Friday, January 6, 2012

Kansas Troubles Quilt Block

     I found the pattern for this 8" Kansas Troubles block in Kansas Spirit: 15 Historical Quilt Blocks & the Saga of the Sunflower State by Jeanne Poore.  Directions are included for 6" and 12" blocks, so I adjusted to make mine 8".  My cousin George R. Pasley's writing is included in the book as part of "Kansas Spirit: How the Project Was Born."
     In these diary entries, Hattie has had all the responsibility of cooking and housework while Mother and 12-year-old Anna have been in Topeka.  Ted is her 14-year-old brother, and Orvel and Elmo are hired men.  (Hired men are part of the household who must be fed three times a day.)  Frank George is Hattie's future husband.     

Monday, June 5, 1916 -
"Just a hasty scratch as I'm blooming tired, and it's raining and a good night to sleep.  It has rained almost all day, and a chill east wind is blowing - quite different from yesterday, and I hope different from tomorrow.

"Mother and Anna finally got home at 5:30.  They were nearly drowned, it seemed.  Mother is sick - still laid up with her knee.  That doesn't sound very encouraging for my trip to Emporia.  I don't mean to be selfish, but really it seems I don't get a thing done but cook and wash dishes.  And I did want to go to Institute or Summer School, but I don't even have time to go to town it seems.

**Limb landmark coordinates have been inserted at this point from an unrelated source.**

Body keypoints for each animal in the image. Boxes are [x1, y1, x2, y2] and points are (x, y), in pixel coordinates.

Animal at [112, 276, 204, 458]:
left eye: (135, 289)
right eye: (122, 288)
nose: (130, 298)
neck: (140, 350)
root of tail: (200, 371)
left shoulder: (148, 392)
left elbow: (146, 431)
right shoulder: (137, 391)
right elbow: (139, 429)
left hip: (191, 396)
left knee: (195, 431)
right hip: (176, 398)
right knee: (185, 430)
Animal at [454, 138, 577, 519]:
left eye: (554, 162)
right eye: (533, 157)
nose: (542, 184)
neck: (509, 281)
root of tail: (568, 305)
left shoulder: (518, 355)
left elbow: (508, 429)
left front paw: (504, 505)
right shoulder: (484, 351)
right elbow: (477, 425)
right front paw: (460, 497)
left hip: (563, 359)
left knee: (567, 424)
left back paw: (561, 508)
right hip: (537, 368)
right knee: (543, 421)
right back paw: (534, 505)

"I am hoping and praying that we may get some help soon."

Tuesday, June 6, 1916 - 
"I have had several disappointments, (I can't think of any other word just now - but at least they were remorseful moments) but I am feeling better now.  I presume I was keyed up to a rather sensitive note, anyhow, or I never would have had the outburst I did at noon.  But after spending a whole morning trying to manage the best I could, with Mother in bed and the morning work and dinner on hand, I felt it a very personal insult when Ted, Orvel, and Elmo began to smile and nudge each other upon attempting to eat my first cherry pie.  It really was a fine pie, Papa and Mother said so, but I thought they were making fun of it, so before touching mine, I hastily left the table and nearly cried my eyes out.  I don't know yet what they were laughing at, if anything.  I haven't had a chance to see them, but likely it was nothing at all.

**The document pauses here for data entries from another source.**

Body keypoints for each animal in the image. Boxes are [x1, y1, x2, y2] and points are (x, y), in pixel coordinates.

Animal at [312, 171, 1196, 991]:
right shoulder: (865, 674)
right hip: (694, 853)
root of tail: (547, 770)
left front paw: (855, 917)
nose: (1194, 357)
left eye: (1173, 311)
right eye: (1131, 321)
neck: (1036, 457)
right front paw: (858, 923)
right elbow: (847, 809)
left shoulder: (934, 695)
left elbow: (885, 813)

"The other grievance occurred this P.M.  Grace and Howell both phoned me about the feed tonight.  So I finally told Howell he could come for me about 6:30.  Of course, I was rushing around to have supper out of the way, and about 5:30 Frank George called up and wanted a date for it!  Very regretfully, I had to tell him I had made other arrangements.  Well, supper was over, and it was after 6:30 but no Howell, 7:00 but no Howell, 7:15 and I gave him up and was fairly biting nails that I had not let Frank come.  I didn't want to go when he finally came at 7:30, but Mother made me and, after all, we got there in plenty of time. . . After we ate our strawberries, cream, and cake, we all went down to see the train come in, then marched in single file back up town.  We played around a while, then some had to go practice and others went home, so we left shortly after 9 o'clock.  It is a perfect moonlight night but is quite cold."